In our schema, we know that description, expected, and property are fixed, but the inputs to each test case depend on the problem!
That means we can't know ahead of time what key(s) constitute the inputs; we have to examine the JSON in order to do so.

According to those test generators listed at exercism/discussions#155 the current solutions to this problem take on one of two forms:

  • Look for any key that isn't description, expected, property, or comments. That key (or those keys) must be the input, by process of elimination.
  • Per-exercise configuration or code describing what keys hold the input for each exercise.

Well, what if we could do better?

Let's look at https://github.com/exercism/problem-specifications/blob/master/exercises/change/canonical-data.json where each case has two inputs: coins and target.
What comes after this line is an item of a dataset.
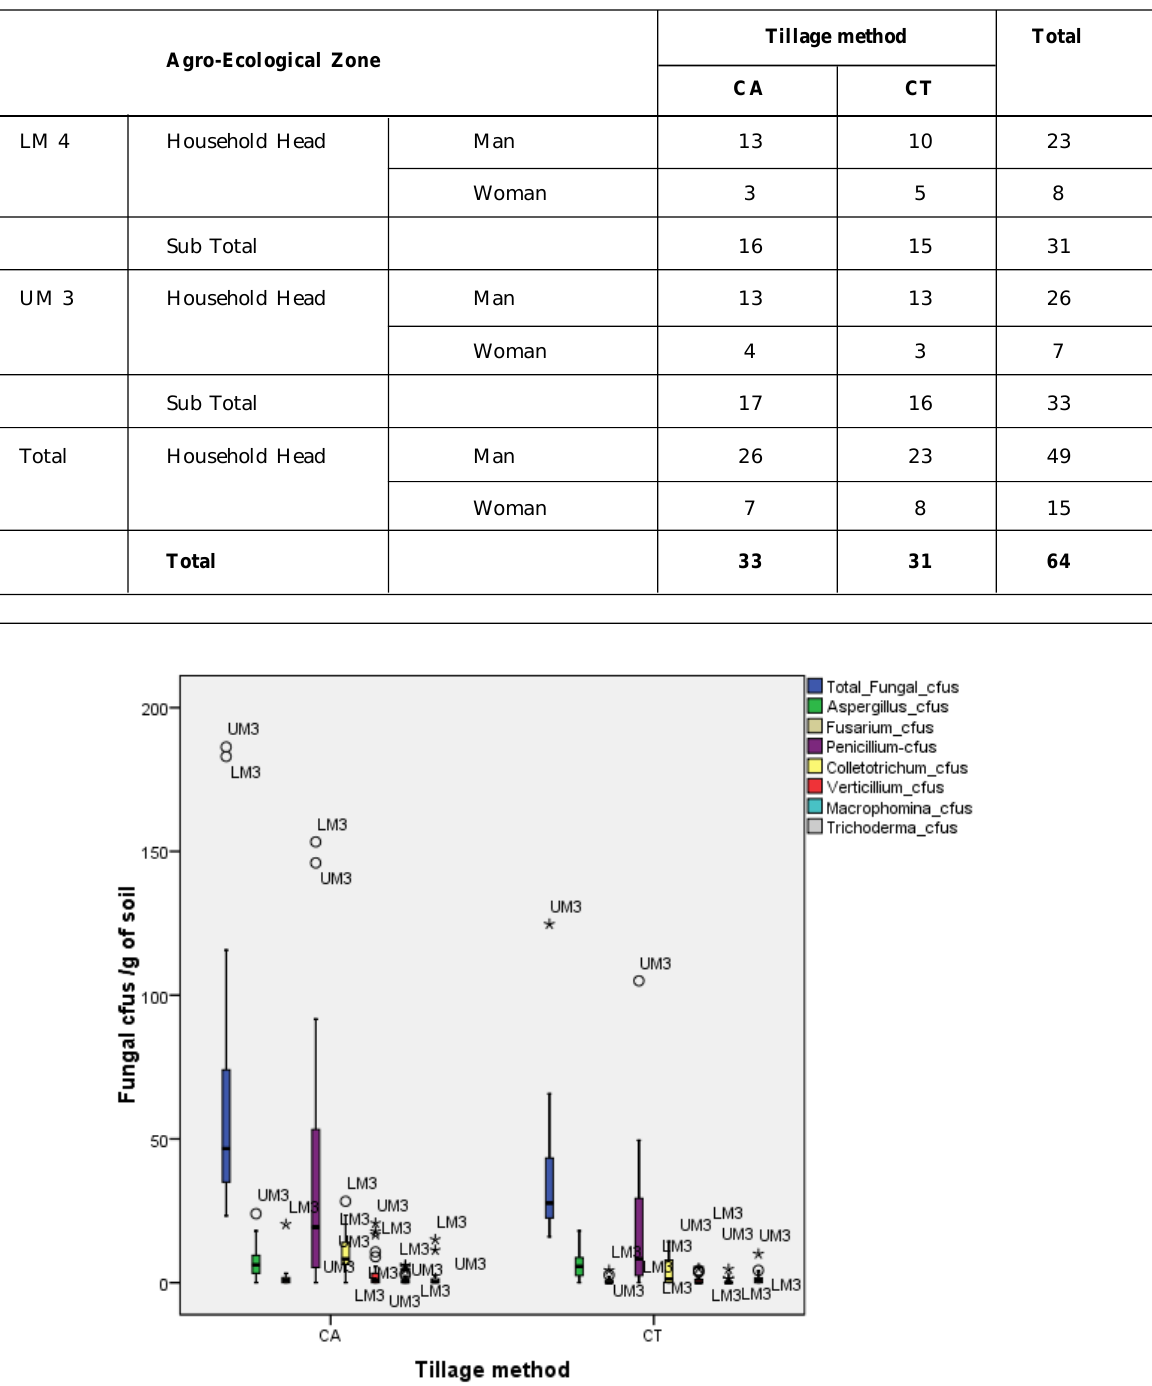
Table 1: Trial collaborating farmers by gender of household head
Let's say that instead a case looks like:

{
  "description": "single coin change",
  "property": "findFewestCoins",
  "input": {
    "coins": [1, 5, 10, 25, 100],
    "target": 25
  },
  "expected": [25]
}

As you can see, the key input contains an object whose keys and values represent the inputs.

And what about https://github.com/exercism/problem-specifications/blob/master/exercises/leap/canonical-data.json where each case has only one input? One might consider two possible ways to do this:

The first way is actually how the JSON is already: The key input contains a scalar, the one and only input.

{
  "description": "year not divisible by 4: common year",
  "property": "leapYear",
  "input": 2015,
  "expected": false
}

The second way we might consider is that it will also be an object, for consistency. So then:

{
  "description": "year not divisible by 4: common year",
  "property": "leapYear",
  "input": {
    "year": 2015
  },
  "expected": false
}

One could consider making that a one-liner: "input": {"year": 2015}) if vertical space savings are desired.
This has the advantage of consistency, of course: input always contains an object, but the file also becomes more verbose.

Were one of the two forms of this proposal to be implemented, would this benefit you and/or your track? Would it instead cause harm?

Alternative proposals to solve the problem of "we don't know the names of the keys that hold the input(s) ahead of time"?